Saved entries
******
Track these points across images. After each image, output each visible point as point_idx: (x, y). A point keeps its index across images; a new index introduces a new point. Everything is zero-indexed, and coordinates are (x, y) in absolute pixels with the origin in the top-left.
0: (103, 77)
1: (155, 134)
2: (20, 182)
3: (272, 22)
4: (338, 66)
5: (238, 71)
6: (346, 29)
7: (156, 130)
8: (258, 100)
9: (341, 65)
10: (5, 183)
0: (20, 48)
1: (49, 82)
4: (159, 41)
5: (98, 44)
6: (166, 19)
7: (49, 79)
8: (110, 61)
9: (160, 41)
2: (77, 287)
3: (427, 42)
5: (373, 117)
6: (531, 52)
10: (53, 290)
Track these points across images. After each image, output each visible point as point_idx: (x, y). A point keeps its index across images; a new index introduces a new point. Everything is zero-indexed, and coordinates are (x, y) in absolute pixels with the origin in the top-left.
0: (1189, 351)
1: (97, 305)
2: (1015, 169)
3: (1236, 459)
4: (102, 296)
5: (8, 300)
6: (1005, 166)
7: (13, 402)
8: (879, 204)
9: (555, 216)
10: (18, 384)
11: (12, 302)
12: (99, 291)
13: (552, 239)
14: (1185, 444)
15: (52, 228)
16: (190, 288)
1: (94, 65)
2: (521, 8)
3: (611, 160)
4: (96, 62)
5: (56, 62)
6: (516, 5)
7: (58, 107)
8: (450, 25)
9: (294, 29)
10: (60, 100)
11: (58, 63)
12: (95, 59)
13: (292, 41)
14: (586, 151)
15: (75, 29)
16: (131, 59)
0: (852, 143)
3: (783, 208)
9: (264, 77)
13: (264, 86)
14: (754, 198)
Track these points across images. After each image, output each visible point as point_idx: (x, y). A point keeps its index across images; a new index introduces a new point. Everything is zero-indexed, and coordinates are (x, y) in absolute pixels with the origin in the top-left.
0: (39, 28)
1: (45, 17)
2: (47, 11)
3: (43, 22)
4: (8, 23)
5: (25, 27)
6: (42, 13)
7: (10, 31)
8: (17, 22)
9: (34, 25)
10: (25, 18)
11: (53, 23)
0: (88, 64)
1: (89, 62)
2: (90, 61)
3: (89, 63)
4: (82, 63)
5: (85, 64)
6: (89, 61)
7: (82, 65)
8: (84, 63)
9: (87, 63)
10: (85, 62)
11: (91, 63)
******
### AIM OF THE EXERCISE
Rewrite all the entries above, swapping "top-left" for "upper-left" wherever it occurs and leaving everything else untouched.

### SOLUTION TO THE EXERCISE
Track these points across images. After each image, output each visible point as point_idx: (x, y). A point keeps its index across images; a new index introduces a new point. Everything is zero-indexed, and coordinates are (x, y) in absolute pixels with the origin in the upper-left.
0: (103, 77)
1: (155, 134)
2: (20, 182)
3: (272, 22)
4: (338, 66)
5: (238, 71)
6: (346, 29)
7: (156, 130)
8: (258, 100)
9: (341, 65)
10: (5, 183)
0: (20, 48)
1: (49, 82)
4: (159, 41)
5: (98, 44)
6: (166, 19)
7: (49, 79)
8: (110, 61)
9: (160, 41)
2: (77, 287)
3: (427, 42)
5: (373, 117)
6: (531, 52)
10: (53, 290)
Track these points across images. After each image, output each visible point as point_idx: (x, y). A point keeps its index across images; a new index introduces a new point. Everything is zero-indexed, and coordinates are (x, y) in absolute pixels with the origin in the upper-left.
0: (1189, 351)
1: (97, 305)
2: (1015, 169)
3: (1236, 459)
4: (102, 296)
5: (8, 300)
6: (1005, 166)
7: (13, 402)
8: (879, 204)
9: (555, 216)
10: (18, 384)
11: (12, 302)
12: (99, 291)
13: (552, 239)
14: (1185, 444)
15: (52, 228)
16: (190, 288)
1: (94, 65)
2: (521, 8)
3: (611, 160)
4: (96, 62)
5: (56, 62)
6: (516, 5)
7: (58, 107)
8: (450, 25)
9: (294, 29)
10: (60, 100)
11: (58, 63)
12: (95, 59)
13: (292, 41)
14: (586, 151)
15: (75, 29)
16: (131, 59)
0: (852, 143)
3: (783, 208)
9: (264, 77)
13: (264, 86)
14: (754, 198)
Track these points across images. After each image, output each visible point as point_idx: (x, y). A point keeps its index across images; a new index introduces a new point. Everything is zero-indexed, and coordinates are (x, y) in absolute pixels with the origin in the upper-left.
0: (39, 28)
1: (45, 17)
2: (47, 11)
3: (43, 22)
4: (8, 23)
5: (25, 27)
6: (42, 13)
7: (10, 31)
8: (17, 22)
9: (34, 25)
10: (25, 18)
11: (53, 23)
0: (88, 64)
1: (89, 62)
2: (90, 61)
3: (89, 63)
4: (82, 63)
5: (85, 64)
6: (89, 61)
7: (82, 65)
8: (84, 63)
9: (87, 63)
10: (85, 62)
11: (91, 63)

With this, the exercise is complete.